** SUPPLIED MATERIAL follows **
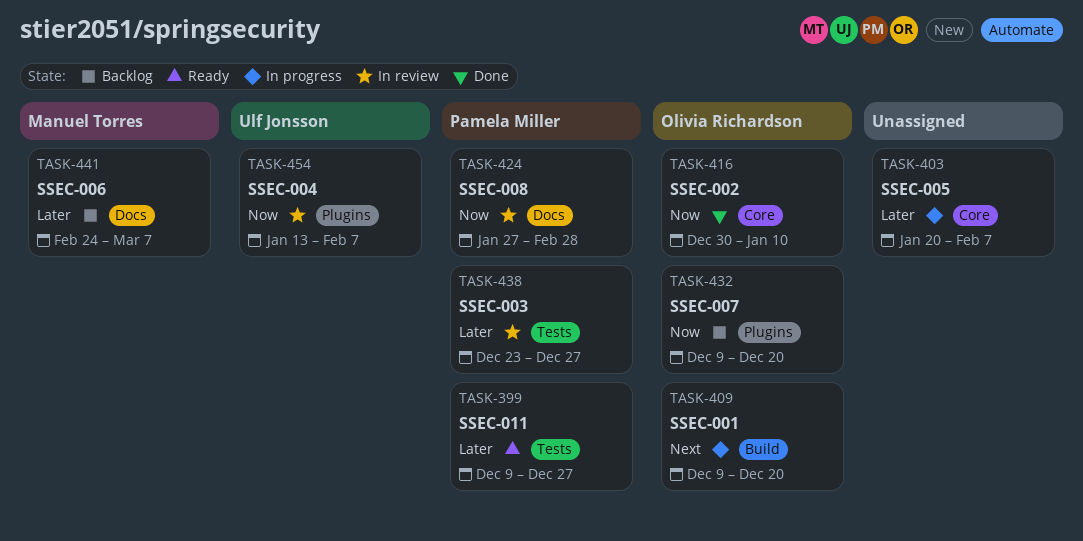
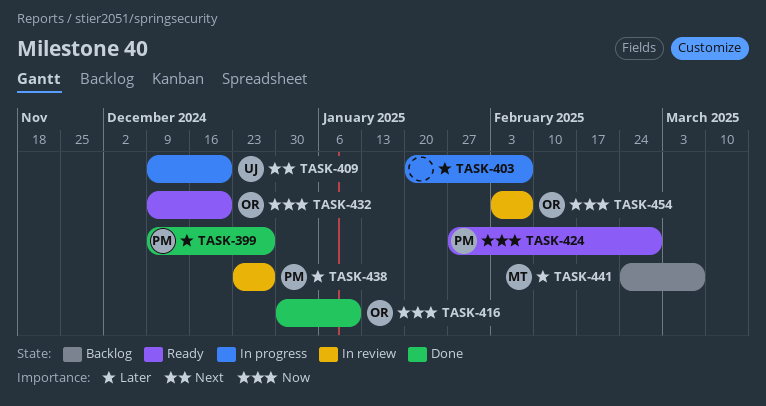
TASK-399, status: Ready -> Done
TASK-409, owner: Olivia Richardson -> Ulf Jonsson
TASK-424, status: In review -> Ready
TASK-432, status: Backlog -> Ready
TASK-454, owner: Ulf Jonsson -> Olivia Richardson
TASK-454, start: Jan 13 -> Feb 3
** End of SUPPLIED MATERIAL **
▸ **WHAT IS NEEDED**
Only the lines from the one containing "TASK-432, status: Backlog -> Ready" through the end of the entries above should be written out, exactly and in full.

▸ **RESPONSE TO THIS TASK**
TASK-432, status: Backlog -> Ready
TASK-454, owner: Ulf Jonsson -> Olivia Richardson
TASK-454, start: Jan 13 -> Feb 3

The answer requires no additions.